Google’s Tacotron 2 simplifies AI speech techniques, its AI-powered advanced system is the latest and improvised version of text-to-speech. The Tacotron 2 is used in neural networks, where the human-like speech from the text is generated.
Researchers at Google have been working on the methods and technology using which they can generate speech from text i.e. text-to-speech conversion (TTS) from a long time. Tacotron and WaveNet were the start which led this research after many more improvements towards Tacotron 2. These neural networks have been trained using only speech examples and corresponding text transcripts.
WORKING & FEATURES
Its working can be briefly understood as a sequence-to-sequence model which is optimized for TTS to map (or locate) a sequence of letters to a sequence of features that encode the audio.

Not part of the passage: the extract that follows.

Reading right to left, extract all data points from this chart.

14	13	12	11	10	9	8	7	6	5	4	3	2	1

An 80-dimensional audio spectrogram with frames is computed every 12.5 milliseconds.
These frames capture pronunciation of words as well as various subtitles of human speech including volume, speed and intonation (pitch & tone).

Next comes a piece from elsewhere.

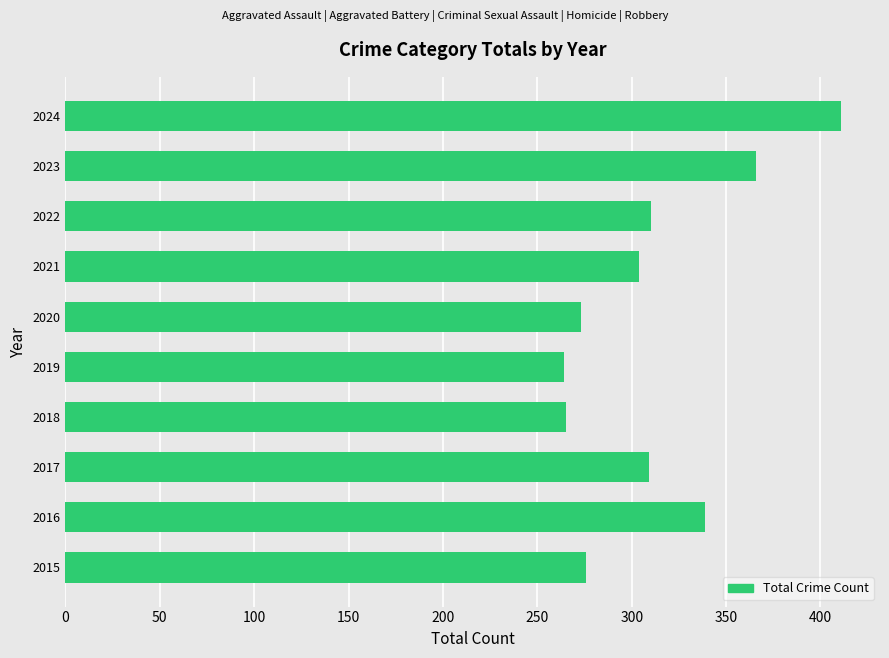

How many values are below 309?

5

Final process includes conversion of these features to a 24 kHz waveform using a WaveNet- like architecture that acts as a vocoder.

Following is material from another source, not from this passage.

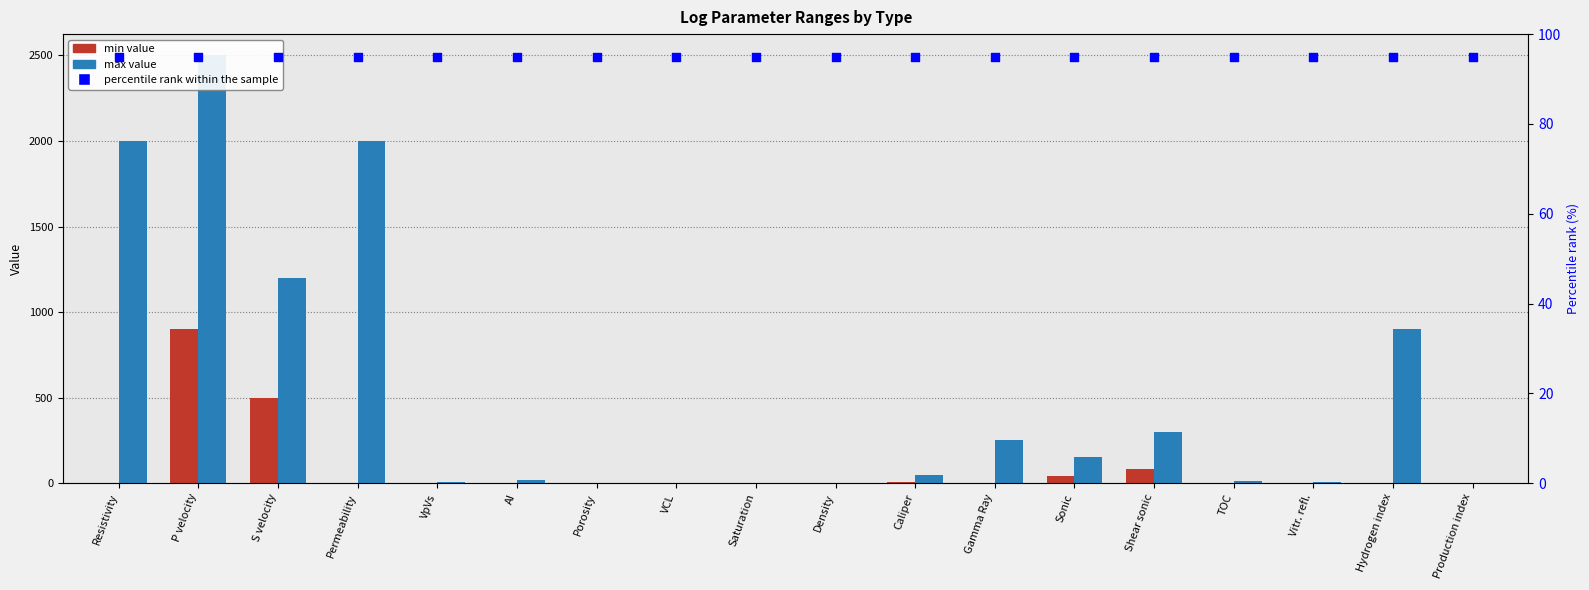

Which series contains the highest Y value?

max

The audio generated is human-like, trained directly from data, without any complex feature.
A detailed architecture model of Tacotron 2 can be given as follows. The lower half of the image describes the sequence-to-sequence model that maps a sequence of letters to a spectrogram.
Google has also provided the audio samples of Tacotron 2, demonstrating the state-of-the-art TTS system. The audio is almost near to the professional recordings when considered on the basis of naturalness of speech. The system, though is thorough in its job, still encounters difficulties in pronouncing complex words like decorum, and so on and generates random noise. Moreover, reacting to speech (or emotion) according to its meaning i.e. when to react happy and sad is still being worked upon.